We have all heard about the benefits of investing in leather shoes (and leather products in general), but in a world with so many options, the question remains: What are the different types of shoe leathers that we can choose from?
In its simplest form, leather is the material that comes from different animal hides and has been treated in a process known as tanning. This process primarily stops the aging process of leather and enable us to use it as a material. It is considered a bi-product of the meat industry and a great product that has many uses in various industries.
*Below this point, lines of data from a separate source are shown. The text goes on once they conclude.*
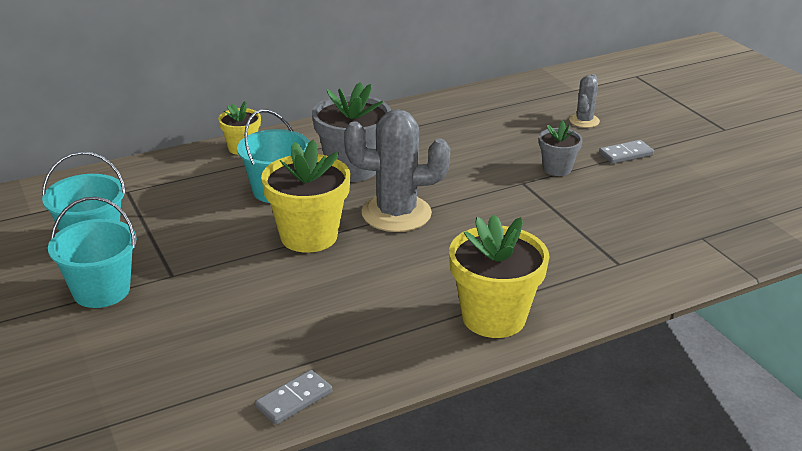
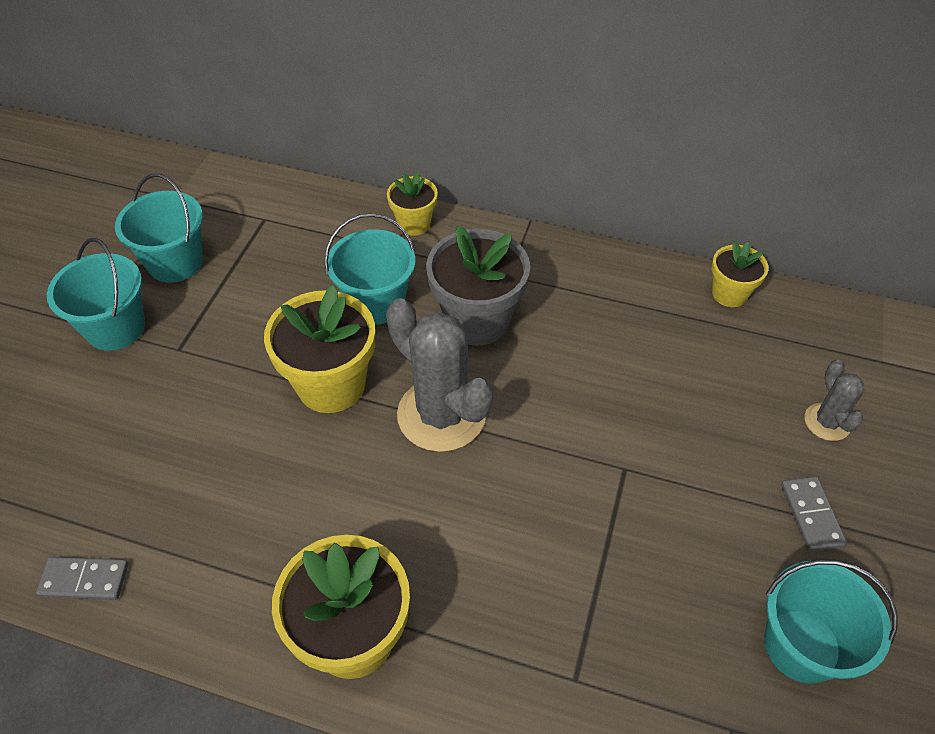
camera: 45 degrees right, 20 degrees up
grey flower pot [539,121,583,176] -> none
grey cactus [569,74,600,128] -> grey cactus turned 75 degrees counterclockwise [805,360,864,441]
grey domino [599,140,654,164] -> grey domino turned 60 degrees clockwise [781,476,847,552]
none -> yellow flower pot [712,241,769,307]
none -> turquoise bucket [764,560,898,684]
Because of the number of leathers that are available to discuss, I will divide the Different Types of Shoe Leathers blog into two separate articles. This first section (part 1) will be an overview of calfskin leather as it the most commonly used leather in making quality footwear, especially in high-quality dress shoes, and is also the leather of choice for Rana Cheikha shoes.
Calfskin leather is sourced from young cows or calves (usually between six and 12 months). Because of the young age of the animal, the material is thin and supple with characteristically fine grain that is mostly free from blemishes and scares. At the same time, calfskin leather is quite durable because of the dense fiber structure compared to that in older animals.
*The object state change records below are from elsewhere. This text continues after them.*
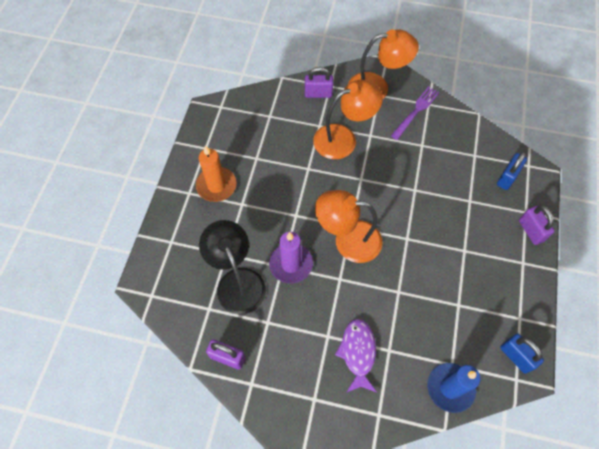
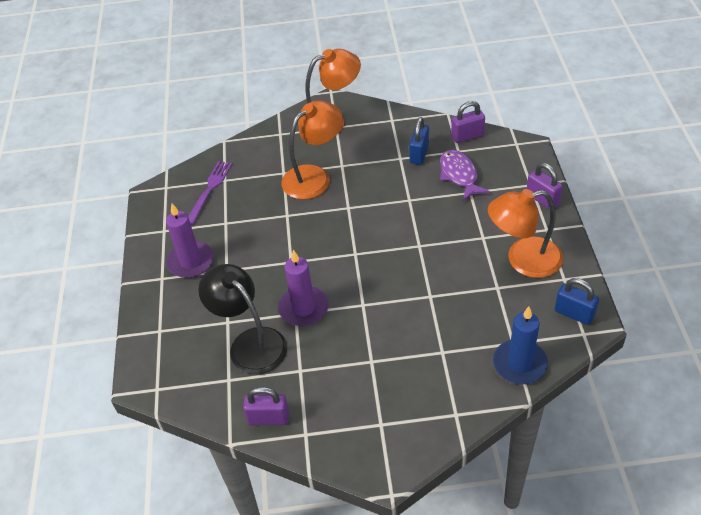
camera: 15 degrees left, 15 degrees down
orange candle [196,145,236,202] -> purple candle [166,204,214,278]
purple padlock [305,67,333,98] -> purple padlock moved to [451,101,485,143]
orange lamp [315,190,383,263] -> orange lamp moved to [488,189,563,278]
purple fish [335,319,377,393] -> purple fish moved to [440,150,490,201]
purple fork [391,86,440,140] -> purple fork moved to [188,161,232,224]
blue padlock [497,151,527,190] -> blue padlock moved to [409,117,429,165]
When it comes to footwear, calfskin shoes are a great choice as they adjust to the shape of the foot when worn, which makes shoes made of this type of leather grow more comfortable over time. It is available in a wide variety of colors and finishes because of its ability to take dyes and polishes well.
Although prone to scuffing and scratching, shoes made of calfskin leather can last for years if treated well. With the right kind of polishing and buffing, surface wear marks can be covered and may also develop a beautiful patina over time. Although no truly heavy maintenance is required, it is a good idea to polish and moisturize the leather to avoid drying and cracking. You can always refer to one of our blogs like How To Keep Your Shoes Shinning to know how to do so.
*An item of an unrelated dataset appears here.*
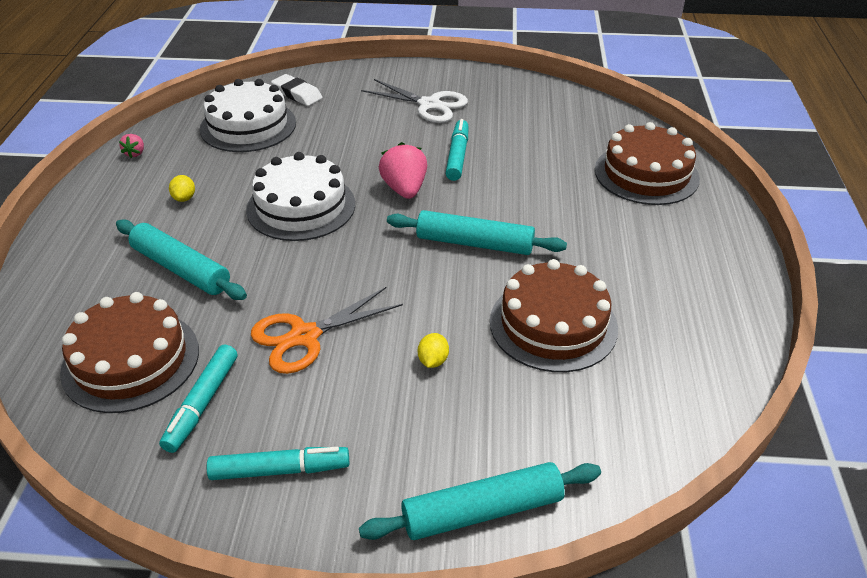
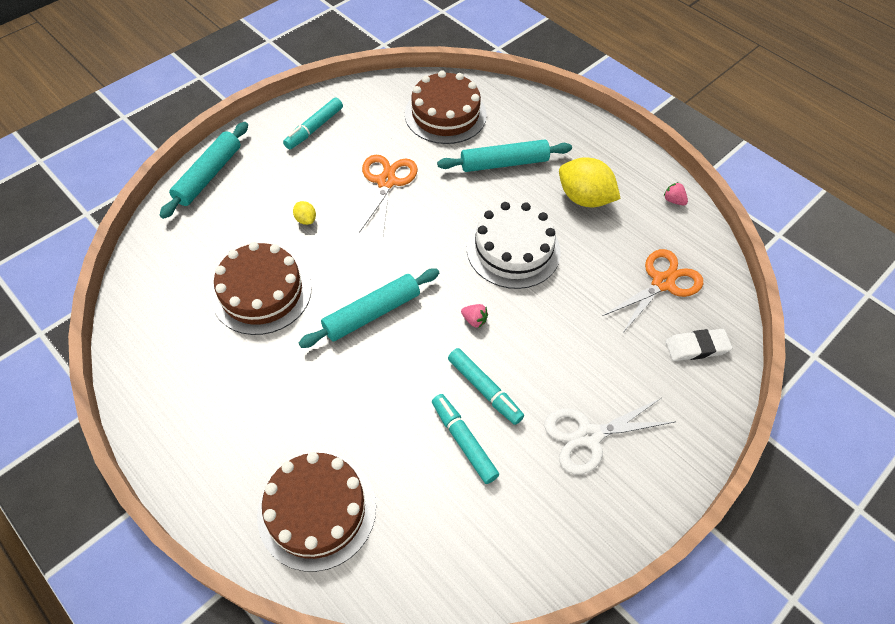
camera: 130 degrees right, 15 degrees up
turquoise marker [159,345,237,453] -> turquoise marker moved to [432,394,499,484]
yellow lemon [169,175,195,202] -> yellow lemon [559,157,621,207], size x2.24
white cake [200,79,296,152] -> orange scissors [603,249,703,334]
pink strawberry [379,142,427,199] -> pink strawberry [461,304,488,327], size x0.51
Here is a list of the most common types of calfskin leather:
Crust calf refers to leather that is dried but not dyed after the tanning process, it is left unfinished in its natural color. This leather is often used in premium shoe making where a patina artist hand-applies patina or colour to the shoe at the shoe factory or workshop. This type of shoe making is mostly adopted by Italian and French shoe makers who have a history of beautiful finishes and colours.
Boxcalf leather is the most common type of leather used in traditional shoes and is a premium choice because of its uniform and smooth finish. The finish of this type of leather gives it a distinctive shine that goes from matte to shiny gloss (depending on light reflection). It is a delicate leather and prone to scuffs and scratches, so does need some regular maintenance.
This type of leather is polished or shined calfskin where an acrylic coating is used to hide blemishes, giving the skin a plastic look and feel. The coating makes this type of leather durable, especially in wet climates, and also makes it quite rigid and prone to cracks which are not treatable as in un-coated leathers.
Suede is leather that uses the underside of the animal hide, the inside part of the calf. There are two types of suede leather: full grain suede and split grain suede.
4a. Full Grain Suede
Full grain suede is a higher-end type of suede that is characteristically extremely soft and drastically changes from light to dark depending on the direction of the hair. The hairs are longer and have a shimmery more vibrant shine in comparison to other types of split suede (explained next). While being much more expensive than split, it is not as durable in wear as any dirt it catches is much more visible and more difficult to treat.
4b. Split Grain Suede
Split grain suede is made from trimming down the flesh part of the skin, sanded then buffed to create a soft thin texture. Although not as elegant looking as full grain suede, split grain suede is more durable in wear. It is important to always have a little bit of maintenance done to ensure a longer life for your suede shoes.
Grain calfskin is stamped calfskin leather, it does not have a natural grain. It is instead stamped at the factory, and usually on low grade leathers. The textured finish is good option for shoes that will be worn in an active lifestyle as it hides wear and tear quite well. The grains come in different forms and include the Pebble Grain (that stand out and quite often intended for shoes that will be worn in harsh weathers), the Pin Grain (which is considered as a smaller version of the pebble grain) and the Hatch Grain (which is a softer and subtler looking grain).
In part 2, I’ll give an overview of a few more kinds of shoe leathers such as cowhide, patent and buffalo. Whatever your preference may be, it is important to know what kinds of leathers are available for your shoes and what is most suitable for your lifestyle.